Now, culled stud stock and top quality Limousin and Limousin-cross cattle, secured through the market place, are grass and grain-fed for a set period of time at Mr MacCubbin’s 210 hectares of owned and leased land at Bairnsdale.
From here, they are processed at Sale, before being packaged, cut up and sold at his Paynesville butcher shop, Riviera Meats.
He now avoids transport and commission fees, yard dues and can remove his livestock from stressful yards.
And at his butcher shop, Mr MacCubbin can proudly declare a consistent and top quality product – and he has the sales to match.
At home on his Cliftonview property, Mr MacCubbin runs a herd of 60 French Pure stud cows.
Their “classic butt shape” and meat yield overrides the disadvantage of horns and Mr MacCubbin is able to turn them out in his shop yielding 63 per cent of their liveweight.
“British breed cattle, in my experience, end up at 53-55pc.”
The smaller bones of the Limousin are the difference, he said.
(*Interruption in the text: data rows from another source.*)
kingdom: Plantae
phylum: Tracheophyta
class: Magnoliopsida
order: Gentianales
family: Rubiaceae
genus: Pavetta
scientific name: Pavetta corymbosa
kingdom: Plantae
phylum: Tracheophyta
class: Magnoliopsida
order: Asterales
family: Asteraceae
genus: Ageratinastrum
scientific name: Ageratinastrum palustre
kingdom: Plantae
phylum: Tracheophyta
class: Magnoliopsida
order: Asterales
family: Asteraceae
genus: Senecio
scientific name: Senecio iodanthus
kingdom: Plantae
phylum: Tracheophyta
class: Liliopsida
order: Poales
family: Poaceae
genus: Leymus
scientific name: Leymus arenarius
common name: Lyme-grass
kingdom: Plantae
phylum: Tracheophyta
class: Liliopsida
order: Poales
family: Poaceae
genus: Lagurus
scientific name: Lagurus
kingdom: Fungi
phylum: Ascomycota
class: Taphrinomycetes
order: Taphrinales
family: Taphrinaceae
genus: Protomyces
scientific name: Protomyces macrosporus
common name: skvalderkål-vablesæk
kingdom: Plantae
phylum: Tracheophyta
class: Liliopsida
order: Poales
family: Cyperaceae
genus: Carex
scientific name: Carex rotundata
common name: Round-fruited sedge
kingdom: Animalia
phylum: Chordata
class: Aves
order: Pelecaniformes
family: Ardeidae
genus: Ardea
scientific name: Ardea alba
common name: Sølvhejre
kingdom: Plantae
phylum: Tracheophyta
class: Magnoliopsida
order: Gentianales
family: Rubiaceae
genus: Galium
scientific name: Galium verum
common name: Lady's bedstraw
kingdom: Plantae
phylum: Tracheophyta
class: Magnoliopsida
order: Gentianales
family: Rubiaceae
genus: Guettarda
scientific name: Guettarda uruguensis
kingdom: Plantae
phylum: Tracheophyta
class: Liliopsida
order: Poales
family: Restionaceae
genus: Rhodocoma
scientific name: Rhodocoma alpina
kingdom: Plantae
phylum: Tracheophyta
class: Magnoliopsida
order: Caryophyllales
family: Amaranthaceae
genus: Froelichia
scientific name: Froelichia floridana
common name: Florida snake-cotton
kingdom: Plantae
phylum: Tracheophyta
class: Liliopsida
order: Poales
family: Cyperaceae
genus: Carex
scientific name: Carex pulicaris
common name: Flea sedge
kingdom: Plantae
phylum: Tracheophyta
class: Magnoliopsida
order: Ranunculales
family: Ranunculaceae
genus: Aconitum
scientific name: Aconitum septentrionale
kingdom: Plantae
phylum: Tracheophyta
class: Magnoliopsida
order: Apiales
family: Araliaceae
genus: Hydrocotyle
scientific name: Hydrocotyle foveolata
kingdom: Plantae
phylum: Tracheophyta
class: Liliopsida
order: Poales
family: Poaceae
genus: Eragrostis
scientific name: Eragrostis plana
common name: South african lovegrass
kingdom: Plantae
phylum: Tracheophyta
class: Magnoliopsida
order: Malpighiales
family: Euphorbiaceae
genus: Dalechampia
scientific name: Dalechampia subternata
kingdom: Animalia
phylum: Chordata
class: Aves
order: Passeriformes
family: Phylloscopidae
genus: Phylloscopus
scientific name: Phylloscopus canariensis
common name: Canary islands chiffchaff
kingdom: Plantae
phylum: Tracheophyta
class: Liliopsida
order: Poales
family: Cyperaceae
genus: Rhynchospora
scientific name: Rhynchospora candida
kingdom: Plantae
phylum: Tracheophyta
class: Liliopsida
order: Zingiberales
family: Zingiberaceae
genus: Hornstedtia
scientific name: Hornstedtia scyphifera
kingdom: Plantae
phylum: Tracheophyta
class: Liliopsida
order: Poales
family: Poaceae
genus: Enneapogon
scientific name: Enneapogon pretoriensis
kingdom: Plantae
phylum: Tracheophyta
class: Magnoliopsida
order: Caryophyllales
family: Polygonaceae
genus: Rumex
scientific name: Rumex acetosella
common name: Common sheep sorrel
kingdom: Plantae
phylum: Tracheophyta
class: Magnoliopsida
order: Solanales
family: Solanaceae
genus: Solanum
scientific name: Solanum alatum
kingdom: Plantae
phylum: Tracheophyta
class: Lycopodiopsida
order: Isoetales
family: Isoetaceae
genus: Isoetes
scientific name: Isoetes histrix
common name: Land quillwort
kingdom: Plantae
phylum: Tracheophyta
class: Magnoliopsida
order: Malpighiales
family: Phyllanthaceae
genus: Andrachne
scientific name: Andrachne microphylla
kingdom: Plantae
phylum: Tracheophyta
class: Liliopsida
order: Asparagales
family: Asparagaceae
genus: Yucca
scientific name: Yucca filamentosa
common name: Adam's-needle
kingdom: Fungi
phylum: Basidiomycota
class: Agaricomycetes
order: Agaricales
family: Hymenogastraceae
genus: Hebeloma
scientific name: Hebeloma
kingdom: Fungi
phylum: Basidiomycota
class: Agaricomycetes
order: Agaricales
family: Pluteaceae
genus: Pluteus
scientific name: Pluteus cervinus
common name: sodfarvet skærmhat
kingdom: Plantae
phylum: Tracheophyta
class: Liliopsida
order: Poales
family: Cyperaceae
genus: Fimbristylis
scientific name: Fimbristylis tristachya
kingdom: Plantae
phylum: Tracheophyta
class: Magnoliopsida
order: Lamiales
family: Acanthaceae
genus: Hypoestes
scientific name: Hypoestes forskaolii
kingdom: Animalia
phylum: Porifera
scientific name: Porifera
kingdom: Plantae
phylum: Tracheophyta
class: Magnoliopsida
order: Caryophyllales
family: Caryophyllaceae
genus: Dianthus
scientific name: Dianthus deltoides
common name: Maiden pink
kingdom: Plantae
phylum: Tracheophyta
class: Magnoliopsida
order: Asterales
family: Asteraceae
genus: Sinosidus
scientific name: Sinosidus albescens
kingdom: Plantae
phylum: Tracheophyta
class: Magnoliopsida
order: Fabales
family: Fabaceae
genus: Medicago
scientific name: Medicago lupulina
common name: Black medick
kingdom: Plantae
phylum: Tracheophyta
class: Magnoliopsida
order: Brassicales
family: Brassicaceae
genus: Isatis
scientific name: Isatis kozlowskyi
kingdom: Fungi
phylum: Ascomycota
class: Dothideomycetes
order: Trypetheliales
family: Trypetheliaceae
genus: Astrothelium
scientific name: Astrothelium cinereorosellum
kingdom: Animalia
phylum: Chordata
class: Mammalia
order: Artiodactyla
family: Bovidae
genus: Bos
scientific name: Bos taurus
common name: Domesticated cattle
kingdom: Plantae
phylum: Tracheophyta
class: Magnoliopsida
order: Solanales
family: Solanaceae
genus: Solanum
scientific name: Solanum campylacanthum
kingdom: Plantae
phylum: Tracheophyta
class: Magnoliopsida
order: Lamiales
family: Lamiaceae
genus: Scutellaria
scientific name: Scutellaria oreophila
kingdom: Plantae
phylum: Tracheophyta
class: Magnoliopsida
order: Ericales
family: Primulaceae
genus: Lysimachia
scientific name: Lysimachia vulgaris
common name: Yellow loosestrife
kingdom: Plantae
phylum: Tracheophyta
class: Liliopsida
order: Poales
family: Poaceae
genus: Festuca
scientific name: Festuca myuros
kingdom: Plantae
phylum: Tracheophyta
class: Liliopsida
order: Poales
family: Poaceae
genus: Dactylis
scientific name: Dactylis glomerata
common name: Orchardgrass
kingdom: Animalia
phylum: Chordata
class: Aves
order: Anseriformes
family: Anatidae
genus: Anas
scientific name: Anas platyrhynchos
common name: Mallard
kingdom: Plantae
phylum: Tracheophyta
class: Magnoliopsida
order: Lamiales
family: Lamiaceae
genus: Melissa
“You get more meat off the carcase as well; at the end of the day you can end up with $100 more meat on every animal.”
Stud heifers and bulls up to 12 months of age are sold through the shop.
Rather than select stud animals and steer the rest, Mr MacCubbin gives bull calves a chance to prove their worth.
Yearly about 30 head of culled stud animals will be sold through the butcher shop.
To meet the demand for about 200 head of cattle, Mr MacCubbin sources Limousin and Limousin-cross cattle from local markets.
They are generally bought in at about 200 cents a kilogram for a 300kg article and cattle are grass-fed for a month to get them up to 350kg.
From here, butcher-destined stock are turned out in a small feeder paddock Mr MacCubbin has designed to feed stock grain and straw for a 70-day period (at a cost of about $2.30 a day) or up to about 450kg.
This latter weight is a guideline and it is the finish of the animal which is most important, Mr MacCubbin said.
Correctly finished, cattle should kill out at about 250kg carcase weight and be sold for about $3.60/kg, he said.
On a 250kg carcase, this equates to a return of about $900.
“At the end of the day I value-add about $150 a head.”
Maintaining the stud, backgrounding and butcher businesses is hard work and Mr MacCubbin said over time, the stud operation may be scaled back.
“You’ve got to ask the question, is backgrounding cattle and value-adding via the shop, a better option down the track?”
But maintaining options remains important to Mr MacCubbin.
“At the end of the day I’ve got a stud breeding herd and can sell progeny either as bulls or stud breeders.
“If they don’t make the grade, I can feed them on and whack them through the shop.”